SEC Accuses Chinese Businessman with Ties to Donald Trump Advisor of Orchestrating $500 Million Crypto Fraud – What's Going On?
The Securities and Exchange Commission (SEC) has charged the exiled Chinese business tycoon Miles Guo with fraud related to crypto and other assets.
The charges from the SEC relate to the sale of what is referred to as “unregistered and fraudulent offerings,” which raised more than $850 million for Guo, according to a press release from Wednesday – $500 million of which allegedly came from a crypto scam.
As part of the fraud charges were also charges related to the sale of cryptoassets referred to as H-Coin, Himalaya Coin or HCN, and a related stablecoin.
The SEC also said Guo had made false promises to investors in H-Coin, telling them that the coin is 20% backed by gold and that he would compensate investors for any losses in the coin.
Associated with Steve Bannon
Miles Guo, who is also known by his Chinese name Guo Wengui and sometimes as Miles Kwok, is a New York-based businessman closely associated with Donald Trump’s former advisor Steve Bannon.

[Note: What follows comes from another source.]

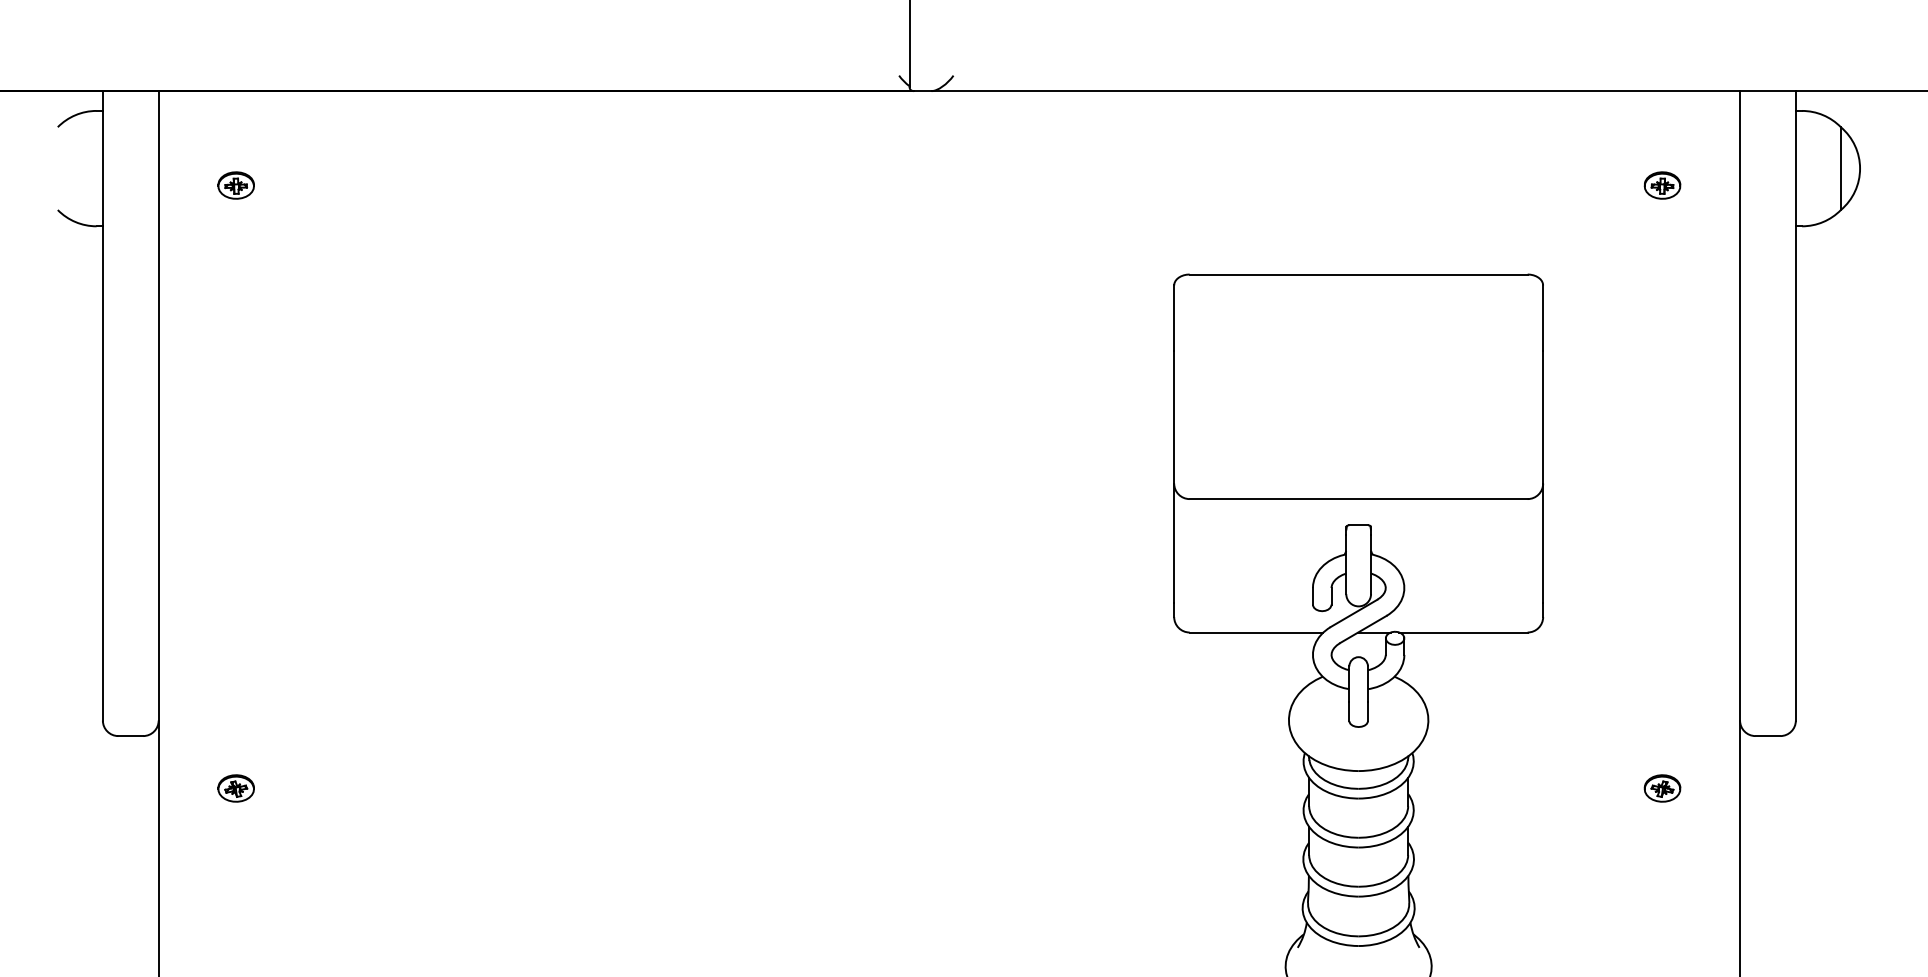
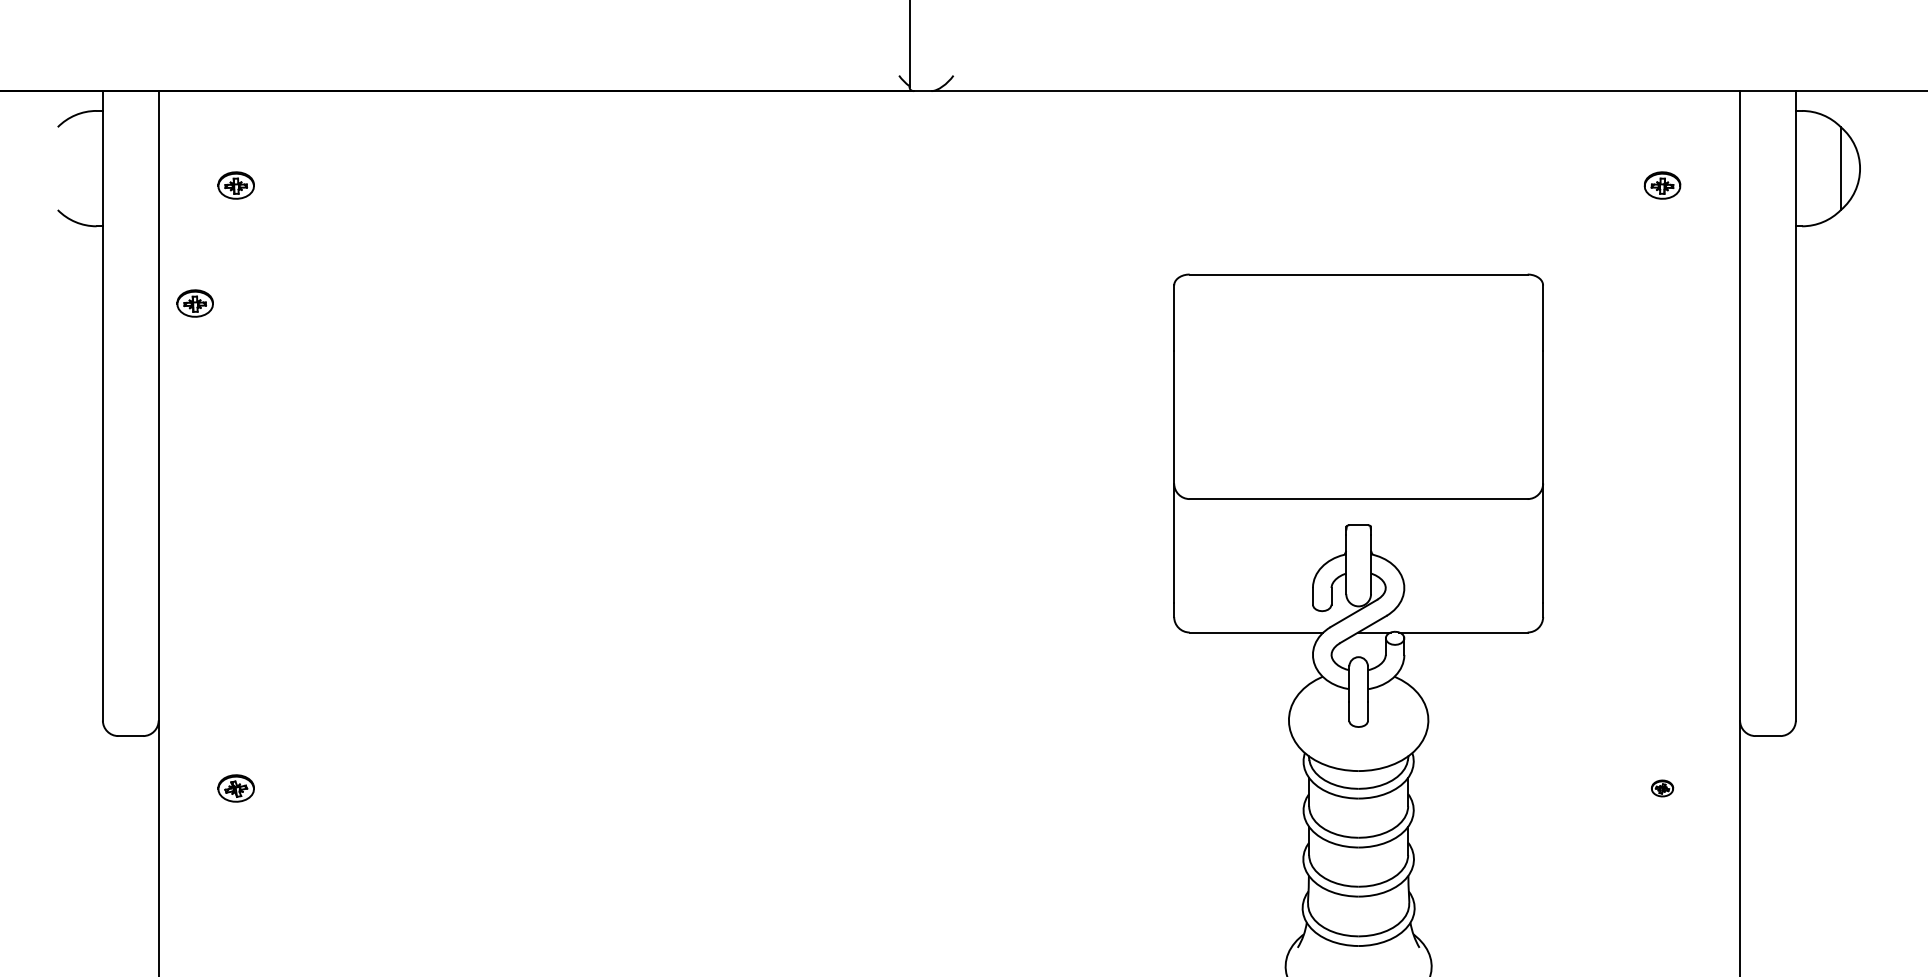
part at (194, 303): none -> present
part at (1662, 788) size: 39x29 px -> 24x19 px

The two have built up a substantial online presence together and often appear in online videos where they criticize the Chinese Communist Party and its leadership.
Guo was charged alone for the crypto-related fraud and together with his financial advisor William Je on the other charges.
Used to fund luxury lifestyle
Guo and Je “misappropriated a large portion of the funds raised from investors to enrich themselves and their family members,” the SEC said.
Part of this was from a private placement of common stock in GTV Media Group, Inc., where $100 million of investor funds were diverted to a hedge fund said to be for the “sole benefit of a company that is owned by Guo’s son.”
The agency said that the money was used on fund Guo and his family’s luxury lifestyle.
This included $40 million to purchase and renovate a New Jersey mansion, and $3.5 million for a Ferrari for his son.
"We allege that Guo was a serial fraudster, who raised more than $850 million by promising investors outsized returns on purported crypto, technology and luxury good investment opportunities," Gurbir S. Grewal, Director of the SEC’s Division of Enforcement, said in a comment.